If you do this, you are driving traffic even to old posts, and you are improving the relevance of the old posts in the present time. Google would know this, and Google would increase the index power of the old posts.
Why? Because newer ones are still referring site visitors to it.
Create a Resource Page
A resource page is a dedicated page where you offer solutions, tools, services, or products that you recommend. It is a page where a site visitor can view the products you recommend.
All of your blog posts must link to this page. Why? Because people love being pointed to a solutions page. As you can see, people read blogs because they have a problem. Your blog post happens to offer enlightenment about that problem.
For example, your blog post shows how to increase muscle mass for the biceps. While this is helpful, your customer is also aware that he needs dumbbells to get this exercise done.
So where is he going to find one?
This is where your resource page comes in.
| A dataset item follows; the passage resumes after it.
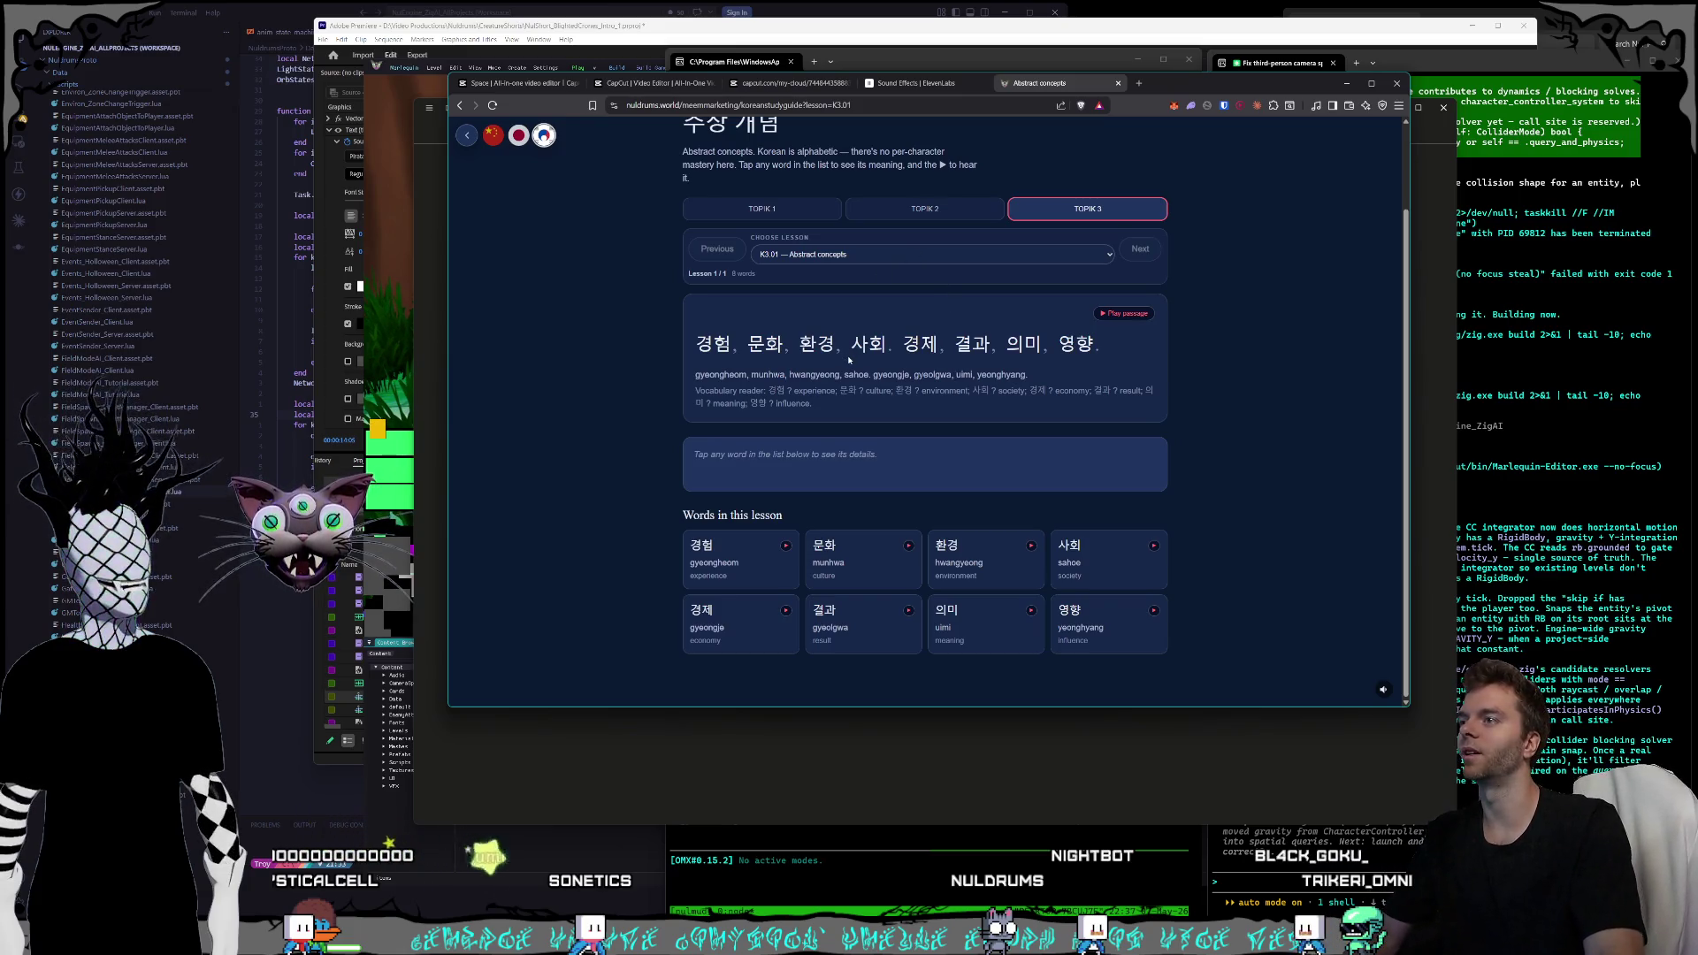
scroll(829, 370, "up", 1)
On this resource page, you can show images of your recommended dumbbells and where to buy them. It can be your product, or it can be someone else’s product where you get a commission through an affiliate program.
readers love this because they no longer have to research on their own. You already pointed them in the right direction.
Summary
Internal link building helps your blog in two ways:
- It makes it easier for users to navigate your site
- It helps Google index your page
These two things allow Google to decide whether your blog is adding value or not. If your site visitors spend more time on your blog, and if your posts have relevance to each other, Google would tag your site as a valuable content source for your niche, therefore increasing your page rank.
Follow these tips on how to build internal links visitors and search engines will love. You would be amazed at how easy it would be to increase your blog traffic.